People expected social benefits from social media. Today, they seem to be expecting that artificial intelligence will provide similar benefits. Instead of finding friendship with living, breathing other people, people will come to rely on computers that “seem” to be human. And I foresee a time, maybe 20 years from now, when people will be saying, “AI seemed to promise so many benefits . . . but now we see that it is only leading to isolation and alienation.”
People who come to rely too heavily on AI-enhanced technology, like those who have come to spend too much time on social media, will only burrow down into artificial worlds inhabited by artificial people.
And the use of AI is proliferating quickly. As I write this letter this month, thinkers from many disciplines have turned intense scrutiny at the increasing use of Artificial Intelligence in research. Every day, news stories and articles are reporting that students are using AI-enhanced tools like ChatGPT to automatically write essays and research papers on a variety of topics. A student who needs to write an original essay about the role that athletics plays in gaining college admission (to name just one possible topic) can turn that assignment over to an AI-enabled chat bot and immediately receive a credible essay on the topic. Did that student formulate opinions by speaking with coaches, other students, or athletes? No, there was no human interaction.
That student just typed a prompt like “what ethical issues are involved in college athletics today,” hit “enter” and got an instant essay.
And so we see that AI-enhanced computer tools, like social media, could lead to greater isolation if we do not find ways to use them in the right way.

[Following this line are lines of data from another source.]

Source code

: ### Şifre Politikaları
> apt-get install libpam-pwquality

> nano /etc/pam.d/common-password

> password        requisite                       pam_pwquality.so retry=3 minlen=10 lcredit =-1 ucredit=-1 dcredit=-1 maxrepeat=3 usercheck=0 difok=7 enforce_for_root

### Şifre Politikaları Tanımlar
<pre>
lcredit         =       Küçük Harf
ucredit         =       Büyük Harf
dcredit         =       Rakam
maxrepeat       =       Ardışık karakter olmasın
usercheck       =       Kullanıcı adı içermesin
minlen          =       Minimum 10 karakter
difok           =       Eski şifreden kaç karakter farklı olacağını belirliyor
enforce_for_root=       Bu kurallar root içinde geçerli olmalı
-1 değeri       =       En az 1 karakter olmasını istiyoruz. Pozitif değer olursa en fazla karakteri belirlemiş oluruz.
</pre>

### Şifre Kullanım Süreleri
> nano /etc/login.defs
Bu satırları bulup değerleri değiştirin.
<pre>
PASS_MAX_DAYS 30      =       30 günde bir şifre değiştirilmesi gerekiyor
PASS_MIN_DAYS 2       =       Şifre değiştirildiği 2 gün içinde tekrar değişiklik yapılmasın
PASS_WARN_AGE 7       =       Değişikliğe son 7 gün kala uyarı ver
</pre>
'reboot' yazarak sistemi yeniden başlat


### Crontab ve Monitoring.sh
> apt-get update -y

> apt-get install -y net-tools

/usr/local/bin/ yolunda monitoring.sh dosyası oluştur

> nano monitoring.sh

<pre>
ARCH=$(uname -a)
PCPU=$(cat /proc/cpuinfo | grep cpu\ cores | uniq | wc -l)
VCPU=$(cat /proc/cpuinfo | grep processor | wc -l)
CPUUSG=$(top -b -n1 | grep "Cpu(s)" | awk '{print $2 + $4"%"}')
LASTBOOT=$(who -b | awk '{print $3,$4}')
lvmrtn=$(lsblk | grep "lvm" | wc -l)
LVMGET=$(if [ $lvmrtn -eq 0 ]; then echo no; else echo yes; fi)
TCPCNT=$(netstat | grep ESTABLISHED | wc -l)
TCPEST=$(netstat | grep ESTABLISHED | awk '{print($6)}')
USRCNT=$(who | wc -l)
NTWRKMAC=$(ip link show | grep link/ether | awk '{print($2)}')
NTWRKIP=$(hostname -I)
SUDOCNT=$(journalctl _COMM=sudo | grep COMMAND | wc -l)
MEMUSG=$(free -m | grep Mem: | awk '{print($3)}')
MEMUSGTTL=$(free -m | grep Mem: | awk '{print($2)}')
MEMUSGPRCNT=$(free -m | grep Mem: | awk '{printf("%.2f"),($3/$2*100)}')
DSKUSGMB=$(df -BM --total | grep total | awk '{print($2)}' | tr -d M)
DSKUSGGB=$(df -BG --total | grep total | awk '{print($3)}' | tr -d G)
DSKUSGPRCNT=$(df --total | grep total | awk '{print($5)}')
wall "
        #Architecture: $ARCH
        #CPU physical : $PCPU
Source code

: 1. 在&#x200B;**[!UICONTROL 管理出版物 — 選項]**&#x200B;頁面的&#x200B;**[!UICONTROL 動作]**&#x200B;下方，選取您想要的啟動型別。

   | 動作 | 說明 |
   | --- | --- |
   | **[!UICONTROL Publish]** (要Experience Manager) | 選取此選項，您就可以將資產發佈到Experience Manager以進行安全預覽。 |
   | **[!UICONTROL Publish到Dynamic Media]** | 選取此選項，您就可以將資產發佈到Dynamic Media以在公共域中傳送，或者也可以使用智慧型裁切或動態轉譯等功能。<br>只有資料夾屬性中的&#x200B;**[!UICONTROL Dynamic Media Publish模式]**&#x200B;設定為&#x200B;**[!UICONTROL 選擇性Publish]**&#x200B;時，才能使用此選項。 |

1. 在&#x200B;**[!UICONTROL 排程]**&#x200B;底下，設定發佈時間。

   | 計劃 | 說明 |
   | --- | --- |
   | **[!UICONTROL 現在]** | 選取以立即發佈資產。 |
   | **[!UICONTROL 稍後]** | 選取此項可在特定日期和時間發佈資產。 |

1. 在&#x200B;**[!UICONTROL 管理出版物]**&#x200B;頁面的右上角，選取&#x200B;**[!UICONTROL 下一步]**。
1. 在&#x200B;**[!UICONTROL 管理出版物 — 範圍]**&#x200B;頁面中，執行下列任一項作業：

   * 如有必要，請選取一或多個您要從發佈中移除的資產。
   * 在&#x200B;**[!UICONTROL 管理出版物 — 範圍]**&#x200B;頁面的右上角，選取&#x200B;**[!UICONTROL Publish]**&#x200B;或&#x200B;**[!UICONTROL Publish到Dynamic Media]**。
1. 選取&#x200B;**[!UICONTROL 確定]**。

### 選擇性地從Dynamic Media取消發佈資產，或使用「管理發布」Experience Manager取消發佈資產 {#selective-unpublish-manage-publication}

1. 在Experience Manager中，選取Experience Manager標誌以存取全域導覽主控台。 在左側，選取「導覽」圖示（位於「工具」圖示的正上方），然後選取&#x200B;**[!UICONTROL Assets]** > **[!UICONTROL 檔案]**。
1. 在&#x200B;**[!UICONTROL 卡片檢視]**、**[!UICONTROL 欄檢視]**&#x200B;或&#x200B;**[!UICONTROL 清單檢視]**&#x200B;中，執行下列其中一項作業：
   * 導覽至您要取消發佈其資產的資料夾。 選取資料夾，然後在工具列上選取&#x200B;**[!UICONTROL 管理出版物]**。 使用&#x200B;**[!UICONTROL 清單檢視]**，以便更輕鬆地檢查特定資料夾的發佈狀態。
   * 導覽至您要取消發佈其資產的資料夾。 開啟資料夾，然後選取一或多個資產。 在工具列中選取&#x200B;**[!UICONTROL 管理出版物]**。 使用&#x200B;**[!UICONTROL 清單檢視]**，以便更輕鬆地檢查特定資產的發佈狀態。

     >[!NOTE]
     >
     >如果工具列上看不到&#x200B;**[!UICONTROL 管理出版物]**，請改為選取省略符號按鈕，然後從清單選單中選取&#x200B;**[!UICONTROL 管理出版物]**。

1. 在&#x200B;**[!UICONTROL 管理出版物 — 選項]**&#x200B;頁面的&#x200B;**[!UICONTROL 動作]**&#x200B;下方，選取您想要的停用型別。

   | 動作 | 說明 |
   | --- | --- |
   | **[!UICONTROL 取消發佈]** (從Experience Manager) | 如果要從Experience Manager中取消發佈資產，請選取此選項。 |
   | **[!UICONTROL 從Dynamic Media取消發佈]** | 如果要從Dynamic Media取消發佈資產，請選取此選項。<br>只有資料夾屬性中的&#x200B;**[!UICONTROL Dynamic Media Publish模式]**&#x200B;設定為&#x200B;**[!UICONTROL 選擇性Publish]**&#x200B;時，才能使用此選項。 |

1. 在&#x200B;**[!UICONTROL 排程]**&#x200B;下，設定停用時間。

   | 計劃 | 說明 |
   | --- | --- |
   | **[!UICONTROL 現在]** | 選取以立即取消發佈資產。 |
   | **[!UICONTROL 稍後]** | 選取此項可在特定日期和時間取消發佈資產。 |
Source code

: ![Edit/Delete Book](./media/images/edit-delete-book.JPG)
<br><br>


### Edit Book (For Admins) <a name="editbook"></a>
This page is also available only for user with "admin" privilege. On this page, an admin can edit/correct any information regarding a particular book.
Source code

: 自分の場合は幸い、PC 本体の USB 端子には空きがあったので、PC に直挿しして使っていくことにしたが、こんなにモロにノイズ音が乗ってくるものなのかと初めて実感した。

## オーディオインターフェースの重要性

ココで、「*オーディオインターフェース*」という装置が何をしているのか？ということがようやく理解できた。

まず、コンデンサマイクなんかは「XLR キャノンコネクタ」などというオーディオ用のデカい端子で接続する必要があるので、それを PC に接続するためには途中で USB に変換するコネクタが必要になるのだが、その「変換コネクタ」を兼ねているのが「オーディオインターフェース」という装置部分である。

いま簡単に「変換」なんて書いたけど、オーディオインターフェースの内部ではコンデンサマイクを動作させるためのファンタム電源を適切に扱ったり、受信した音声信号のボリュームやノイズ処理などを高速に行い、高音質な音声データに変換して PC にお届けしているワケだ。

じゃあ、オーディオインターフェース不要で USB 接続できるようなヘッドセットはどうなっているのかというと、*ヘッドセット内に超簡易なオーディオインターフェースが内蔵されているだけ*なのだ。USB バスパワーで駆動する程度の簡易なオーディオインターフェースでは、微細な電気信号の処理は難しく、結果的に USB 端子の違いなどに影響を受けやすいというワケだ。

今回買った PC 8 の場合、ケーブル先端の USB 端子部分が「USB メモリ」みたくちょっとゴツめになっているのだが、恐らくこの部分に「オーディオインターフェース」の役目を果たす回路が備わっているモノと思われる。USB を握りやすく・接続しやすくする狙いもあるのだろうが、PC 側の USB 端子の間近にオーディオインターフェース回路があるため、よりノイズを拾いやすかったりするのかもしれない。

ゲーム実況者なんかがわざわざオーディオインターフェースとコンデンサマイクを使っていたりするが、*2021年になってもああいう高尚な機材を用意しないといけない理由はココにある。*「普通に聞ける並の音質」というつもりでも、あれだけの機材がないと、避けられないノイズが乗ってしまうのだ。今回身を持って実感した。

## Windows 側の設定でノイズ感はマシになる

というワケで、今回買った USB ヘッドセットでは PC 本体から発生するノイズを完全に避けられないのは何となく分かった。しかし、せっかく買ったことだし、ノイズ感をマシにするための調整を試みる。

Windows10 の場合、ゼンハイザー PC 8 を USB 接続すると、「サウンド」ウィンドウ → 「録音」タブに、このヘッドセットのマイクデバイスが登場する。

What are educators to do? One step is to provide context about what AI is, and what it can and cannot do. It can help with research but ultimately cannot take the place of original, interpersonal inquiry. Another step is to create ethical guidelines for how students can use AI-enhanced research in their work. Teachers can, for example, let students use AI tools like ChatGPT in much the same way they use Google now, as research tools, provided they indicate they have done so.
Forbidding the use of AI is futile. The cat is out of the bag and cannot be lured back in again. But if we think about AI today and plan reasonable ways to use it, it could become a useful tool that does not contribute to loneliness or depression in young people.
I would welcome your thoughts on this topic!